As highlighted above, both the genetic knockout and blockade of CD47 as an immunosuppressive protein leads to an elevated innate and adaptive immune responses. The administration of anti-CD47 antibody increases the phagocytic activities of virus infected cells, increases antigen processing and presentation by APCs and this enhances activation capacity of antiviral CD8 T cells. Therefore, the anti-CD47 antibody increases the activation of both innate and adaptive immune response in two distinct viral infections.
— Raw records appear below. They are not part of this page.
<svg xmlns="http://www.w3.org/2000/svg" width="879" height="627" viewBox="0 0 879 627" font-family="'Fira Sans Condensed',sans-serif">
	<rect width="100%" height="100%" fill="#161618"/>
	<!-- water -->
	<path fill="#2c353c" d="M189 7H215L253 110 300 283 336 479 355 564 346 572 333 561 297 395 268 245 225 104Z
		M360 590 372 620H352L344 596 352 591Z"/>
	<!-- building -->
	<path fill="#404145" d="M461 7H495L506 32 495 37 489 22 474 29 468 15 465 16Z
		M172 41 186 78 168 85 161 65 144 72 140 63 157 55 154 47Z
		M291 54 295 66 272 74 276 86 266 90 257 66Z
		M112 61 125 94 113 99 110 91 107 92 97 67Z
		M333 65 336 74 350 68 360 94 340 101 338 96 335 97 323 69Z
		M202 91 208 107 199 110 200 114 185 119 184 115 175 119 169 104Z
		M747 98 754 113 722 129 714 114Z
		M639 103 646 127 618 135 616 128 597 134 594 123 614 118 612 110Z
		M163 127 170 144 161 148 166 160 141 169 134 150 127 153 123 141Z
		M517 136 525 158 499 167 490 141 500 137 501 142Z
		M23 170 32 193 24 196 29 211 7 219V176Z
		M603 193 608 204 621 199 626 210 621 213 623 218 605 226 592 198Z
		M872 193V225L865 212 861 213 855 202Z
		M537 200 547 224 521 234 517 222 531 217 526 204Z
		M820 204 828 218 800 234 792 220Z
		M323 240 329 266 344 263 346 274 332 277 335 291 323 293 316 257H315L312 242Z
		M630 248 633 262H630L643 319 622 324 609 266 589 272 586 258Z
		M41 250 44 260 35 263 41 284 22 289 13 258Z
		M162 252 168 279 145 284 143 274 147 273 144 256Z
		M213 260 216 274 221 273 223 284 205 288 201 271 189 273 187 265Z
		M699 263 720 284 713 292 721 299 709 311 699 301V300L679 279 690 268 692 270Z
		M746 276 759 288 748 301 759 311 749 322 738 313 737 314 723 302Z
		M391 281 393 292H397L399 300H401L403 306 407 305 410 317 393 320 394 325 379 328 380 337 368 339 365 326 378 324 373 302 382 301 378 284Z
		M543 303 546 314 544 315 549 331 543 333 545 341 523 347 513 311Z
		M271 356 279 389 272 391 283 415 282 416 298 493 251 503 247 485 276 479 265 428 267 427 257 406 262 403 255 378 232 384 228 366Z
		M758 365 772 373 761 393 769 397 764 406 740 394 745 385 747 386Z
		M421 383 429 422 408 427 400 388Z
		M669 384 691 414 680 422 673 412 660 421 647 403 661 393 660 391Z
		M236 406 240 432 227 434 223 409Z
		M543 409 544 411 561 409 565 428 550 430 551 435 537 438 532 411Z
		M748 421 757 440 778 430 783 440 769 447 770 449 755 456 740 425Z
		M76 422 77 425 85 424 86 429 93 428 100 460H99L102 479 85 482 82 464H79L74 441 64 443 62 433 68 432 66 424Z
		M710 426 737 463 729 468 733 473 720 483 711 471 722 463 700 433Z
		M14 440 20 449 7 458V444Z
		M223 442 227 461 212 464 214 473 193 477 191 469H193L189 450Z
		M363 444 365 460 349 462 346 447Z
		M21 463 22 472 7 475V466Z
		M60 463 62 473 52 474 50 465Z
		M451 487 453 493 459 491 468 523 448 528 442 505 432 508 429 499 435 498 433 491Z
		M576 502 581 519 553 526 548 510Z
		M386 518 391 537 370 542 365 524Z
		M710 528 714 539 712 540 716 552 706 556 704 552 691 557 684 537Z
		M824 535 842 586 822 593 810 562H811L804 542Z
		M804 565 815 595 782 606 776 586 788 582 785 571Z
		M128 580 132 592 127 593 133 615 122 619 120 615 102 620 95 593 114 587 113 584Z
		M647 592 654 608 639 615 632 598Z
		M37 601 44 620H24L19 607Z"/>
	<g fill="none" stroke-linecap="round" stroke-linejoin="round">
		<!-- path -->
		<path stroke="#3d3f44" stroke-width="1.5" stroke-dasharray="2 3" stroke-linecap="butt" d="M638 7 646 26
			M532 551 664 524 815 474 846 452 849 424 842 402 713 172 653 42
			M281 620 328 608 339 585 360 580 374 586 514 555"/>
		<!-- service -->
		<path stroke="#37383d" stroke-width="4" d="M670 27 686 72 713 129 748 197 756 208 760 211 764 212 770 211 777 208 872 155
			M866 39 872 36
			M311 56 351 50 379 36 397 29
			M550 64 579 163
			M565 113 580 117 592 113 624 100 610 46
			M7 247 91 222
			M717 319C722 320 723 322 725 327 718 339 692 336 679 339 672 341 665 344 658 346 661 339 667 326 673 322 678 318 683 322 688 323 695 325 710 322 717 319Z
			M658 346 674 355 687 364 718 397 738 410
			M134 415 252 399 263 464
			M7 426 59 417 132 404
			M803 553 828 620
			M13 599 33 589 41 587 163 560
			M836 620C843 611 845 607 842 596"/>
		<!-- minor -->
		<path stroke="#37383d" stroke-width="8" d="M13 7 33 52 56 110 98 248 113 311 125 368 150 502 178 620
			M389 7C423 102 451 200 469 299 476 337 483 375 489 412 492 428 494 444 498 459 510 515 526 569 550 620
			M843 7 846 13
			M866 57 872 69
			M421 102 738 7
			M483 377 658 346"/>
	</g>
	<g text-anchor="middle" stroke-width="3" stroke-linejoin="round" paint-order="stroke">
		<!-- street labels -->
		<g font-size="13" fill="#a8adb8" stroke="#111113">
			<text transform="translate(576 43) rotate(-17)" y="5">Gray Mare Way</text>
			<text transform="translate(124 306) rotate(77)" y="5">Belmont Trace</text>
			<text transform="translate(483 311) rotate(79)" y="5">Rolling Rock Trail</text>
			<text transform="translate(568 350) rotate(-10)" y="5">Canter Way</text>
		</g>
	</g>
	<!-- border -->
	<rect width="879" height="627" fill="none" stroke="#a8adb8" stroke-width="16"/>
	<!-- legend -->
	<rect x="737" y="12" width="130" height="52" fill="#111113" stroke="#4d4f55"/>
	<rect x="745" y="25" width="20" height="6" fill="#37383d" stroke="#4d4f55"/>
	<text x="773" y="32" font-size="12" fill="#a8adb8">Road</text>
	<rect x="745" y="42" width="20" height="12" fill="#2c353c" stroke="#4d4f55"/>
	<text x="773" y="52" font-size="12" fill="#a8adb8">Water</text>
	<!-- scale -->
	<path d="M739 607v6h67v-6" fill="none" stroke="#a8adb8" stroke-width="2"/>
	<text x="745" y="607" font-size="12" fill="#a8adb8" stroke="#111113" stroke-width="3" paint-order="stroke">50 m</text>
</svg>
With such an immune-therapeutic effect of anti-CD47 blockade on both cancer and viral infection, this antibody would be a unique target in virus-associated cancers such human papillomavirus, hepatitis B and hepatitis C virus, Epstein–Barr virus, human T-lymphotropic virus, Kaposi’s sarcoma-associated herpesvirus (KSHV) and (re)emerging infections. The anti-CD47 is currently under clinical trial for cancer and can be amenable as an immunotherapeutic target for infectious diseases.